During the company’s “early customer conversations, including in our design partner program, we are hearing valuable feedback on use cases from customers that are looking to automatically extract metadata from their documents to drive workflows, ask questions of large sets of documents to find things no human would be able to answer or intelligently protect their content with more advanced data classification,” according to Levie.

“This is just the start of what’s possible,” he noted. “Our customers are excited about the new possibilities for productivity and insight they will gain from using Box AI with their content.”

Box will share “even more news at BoxWorks around how we’re advancing Box AI and bringing it into the hands of even more customers,” he said, noting his company’s annual conference will held October. The company plans to “share updates from across the entire product platform to our customers and lay out our vision for the future of work with AI” there, he added.

Meanwhile, over the past few months, Levie said he spoke with customers “across nearly every sized business, geography and industry. While customers are still facing various macro pressures that impact IT spend and see growth in the near term, Box is still being prioritized in the areas where our unique value proposition is aligned with the IT decisions they are making in the near and long term around digital imperatives and the role of AI.”

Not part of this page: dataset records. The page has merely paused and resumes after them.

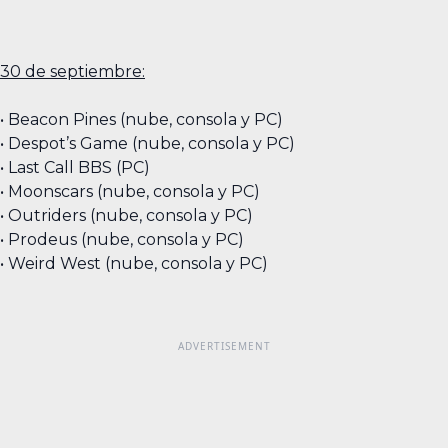
30 de septiembre:
• Beacon Pines (nube, consola y PC)
• Despot’s Game (nube, consola y PC)
• Last Call BBS (PC)
• Moonscars (nube, consola y PC)
• Outriders (nube, consola y PC)
• Prodeus (nube, consola y PC)
• Weird West (nube, consola y PC)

During his conversations with CIOs, he said, it was “clear that they’re looking to advance their digital strategies to help drive growth in their business, improve productivity across their organization, leverage integrated platforms that can provide them more value and keep their enterprises secure from threats.”

He added: “At the same time, they have more content than ever before and are looking to leverage AI to accelerate their business processes and how they work.”

Box Q2 revenue grew 6% to $261.4 million, a 6% increase from $246.0 million in Q2 last year, the company said. Net income, meanwhile, swung to a $5.7 million profit (4 cents a share) from a $3.3 million loss (2 cents a share).